La pandemia, del resto, ha imposto una accelerazione in questo senso. Certo, anche sulla spinta di una legge delle concorrenza che ha portato le case farmaceutiche a farsi la guerra sui brevetti vaccinali, portando interi Stati ad un confronto nuovo nell’ambito di una globalizzazione pensata e vissuta soltanto dal punto di vista finanziario, turbocapitalistico e macroeconomico.
Ma, a dispetto delle tante fantasie di complotto che si sono autogenerate e alimentate nel corso del biennio pandemico, la scienza non si è mai completamente piegata al profitto e, anzi, ha preteso una autonomia di elaborazione, un momento di riflessione su sé stessa, per verificarsi in quanto a potenzialità proprio sul campo, direttamente nelle corsie dei nosocomi, a contatto primo con i malati che erano intubati, ricoperti dai caschi e isolati dalle loro vite lasciate dietro ai vetri dei reparti infettivi.
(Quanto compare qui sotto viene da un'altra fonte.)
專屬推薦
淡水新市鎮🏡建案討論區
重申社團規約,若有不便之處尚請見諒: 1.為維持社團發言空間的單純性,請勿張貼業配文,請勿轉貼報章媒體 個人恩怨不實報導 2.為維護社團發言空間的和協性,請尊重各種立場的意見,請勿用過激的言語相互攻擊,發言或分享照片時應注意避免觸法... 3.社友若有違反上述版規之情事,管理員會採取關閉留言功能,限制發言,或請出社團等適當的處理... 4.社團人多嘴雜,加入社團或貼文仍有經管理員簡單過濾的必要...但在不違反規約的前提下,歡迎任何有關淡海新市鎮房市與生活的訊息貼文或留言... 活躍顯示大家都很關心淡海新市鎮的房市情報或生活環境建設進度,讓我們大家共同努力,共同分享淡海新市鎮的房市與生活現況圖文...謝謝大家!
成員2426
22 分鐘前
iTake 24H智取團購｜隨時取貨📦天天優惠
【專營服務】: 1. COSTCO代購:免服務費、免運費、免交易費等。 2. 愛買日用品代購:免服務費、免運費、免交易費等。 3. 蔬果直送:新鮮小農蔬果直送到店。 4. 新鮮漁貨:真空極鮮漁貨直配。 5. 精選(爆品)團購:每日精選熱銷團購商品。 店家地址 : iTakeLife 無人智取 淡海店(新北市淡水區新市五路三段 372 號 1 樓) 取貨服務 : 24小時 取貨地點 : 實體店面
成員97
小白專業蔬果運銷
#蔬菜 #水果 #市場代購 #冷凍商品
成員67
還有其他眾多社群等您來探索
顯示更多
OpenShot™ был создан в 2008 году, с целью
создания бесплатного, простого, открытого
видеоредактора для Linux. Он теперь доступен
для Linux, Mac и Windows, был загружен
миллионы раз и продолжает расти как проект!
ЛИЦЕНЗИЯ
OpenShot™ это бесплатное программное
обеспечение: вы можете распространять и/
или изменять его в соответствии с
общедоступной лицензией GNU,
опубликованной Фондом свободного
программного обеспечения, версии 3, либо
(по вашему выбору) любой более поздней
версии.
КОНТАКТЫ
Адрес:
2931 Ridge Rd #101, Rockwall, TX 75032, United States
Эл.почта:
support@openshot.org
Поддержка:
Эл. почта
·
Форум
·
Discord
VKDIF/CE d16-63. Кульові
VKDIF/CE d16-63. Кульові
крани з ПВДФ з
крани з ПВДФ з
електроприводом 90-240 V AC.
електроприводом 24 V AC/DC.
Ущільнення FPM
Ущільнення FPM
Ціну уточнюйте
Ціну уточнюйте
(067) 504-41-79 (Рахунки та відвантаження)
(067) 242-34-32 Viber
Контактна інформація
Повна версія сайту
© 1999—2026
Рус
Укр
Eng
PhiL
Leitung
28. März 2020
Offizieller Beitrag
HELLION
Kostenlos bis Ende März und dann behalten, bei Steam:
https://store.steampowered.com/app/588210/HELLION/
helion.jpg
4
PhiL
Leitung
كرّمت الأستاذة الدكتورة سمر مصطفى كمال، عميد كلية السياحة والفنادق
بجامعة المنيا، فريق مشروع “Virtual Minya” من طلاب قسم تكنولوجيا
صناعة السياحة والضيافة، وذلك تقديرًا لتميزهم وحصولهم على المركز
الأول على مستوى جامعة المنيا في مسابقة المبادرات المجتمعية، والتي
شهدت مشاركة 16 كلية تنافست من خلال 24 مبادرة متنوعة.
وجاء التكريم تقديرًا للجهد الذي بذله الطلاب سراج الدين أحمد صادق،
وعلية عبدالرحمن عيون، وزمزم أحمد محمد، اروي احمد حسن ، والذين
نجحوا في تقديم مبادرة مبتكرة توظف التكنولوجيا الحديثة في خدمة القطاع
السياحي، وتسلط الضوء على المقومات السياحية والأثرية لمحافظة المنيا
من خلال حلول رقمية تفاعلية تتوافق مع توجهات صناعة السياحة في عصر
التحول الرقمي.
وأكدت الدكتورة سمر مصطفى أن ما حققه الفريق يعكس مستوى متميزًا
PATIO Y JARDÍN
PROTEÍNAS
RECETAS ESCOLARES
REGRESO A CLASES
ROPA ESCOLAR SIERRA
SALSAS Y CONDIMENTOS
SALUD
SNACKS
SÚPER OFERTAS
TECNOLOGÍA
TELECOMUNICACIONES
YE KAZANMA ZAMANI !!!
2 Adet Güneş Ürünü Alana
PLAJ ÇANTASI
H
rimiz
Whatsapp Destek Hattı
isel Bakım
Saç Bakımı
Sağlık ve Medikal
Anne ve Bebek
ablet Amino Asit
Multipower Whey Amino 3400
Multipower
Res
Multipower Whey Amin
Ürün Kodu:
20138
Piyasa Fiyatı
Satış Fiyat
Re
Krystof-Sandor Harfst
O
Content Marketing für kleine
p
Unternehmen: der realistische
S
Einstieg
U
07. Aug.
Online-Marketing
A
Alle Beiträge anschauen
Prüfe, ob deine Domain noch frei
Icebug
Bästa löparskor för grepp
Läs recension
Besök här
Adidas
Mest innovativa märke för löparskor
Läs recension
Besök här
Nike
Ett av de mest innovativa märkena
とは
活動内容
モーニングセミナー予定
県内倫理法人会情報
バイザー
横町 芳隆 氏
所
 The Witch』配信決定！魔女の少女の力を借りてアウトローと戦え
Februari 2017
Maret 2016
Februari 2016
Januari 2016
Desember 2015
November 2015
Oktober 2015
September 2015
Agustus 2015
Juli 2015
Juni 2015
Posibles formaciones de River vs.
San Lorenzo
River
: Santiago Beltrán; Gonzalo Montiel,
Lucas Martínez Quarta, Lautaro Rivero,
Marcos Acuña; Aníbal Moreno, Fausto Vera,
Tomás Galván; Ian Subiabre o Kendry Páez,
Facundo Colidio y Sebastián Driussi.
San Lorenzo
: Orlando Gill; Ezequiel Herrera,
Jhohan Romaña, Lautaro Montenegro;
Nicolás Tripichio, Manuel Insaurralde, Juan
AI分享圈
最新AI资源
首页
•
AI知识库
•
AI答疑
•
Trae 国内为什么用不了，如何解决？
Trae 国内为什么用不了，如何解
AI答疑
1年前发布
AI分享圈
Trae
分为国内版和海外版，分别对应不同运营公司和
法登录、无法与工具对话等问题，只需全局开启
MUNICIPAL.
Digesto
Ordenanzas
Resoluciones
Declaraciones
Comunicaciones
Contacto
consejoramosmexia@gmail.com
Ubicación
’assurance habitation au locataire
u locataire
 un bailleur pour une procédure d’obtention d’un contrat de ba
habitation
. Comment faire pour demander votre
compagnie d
Riconoscere questo ruolo fondamentale dell’unità di azione tra primo intervento e studio di laboratorio, tra pronto soccorso, studio accademico e scientifico, è consegnare al presente e all’immediato futuro una fiducia che non deve venire meno solo per il fatto che il controllo dell’economia mondiale sia nelle mani di un pugno di affaristi senza scrupoli che perseguono il loro fine datogli dal ruolo che hanno nel capitalismo: fare profitti, incamerare capitali, sfruttare tutto quello che è possibili a questo scopo.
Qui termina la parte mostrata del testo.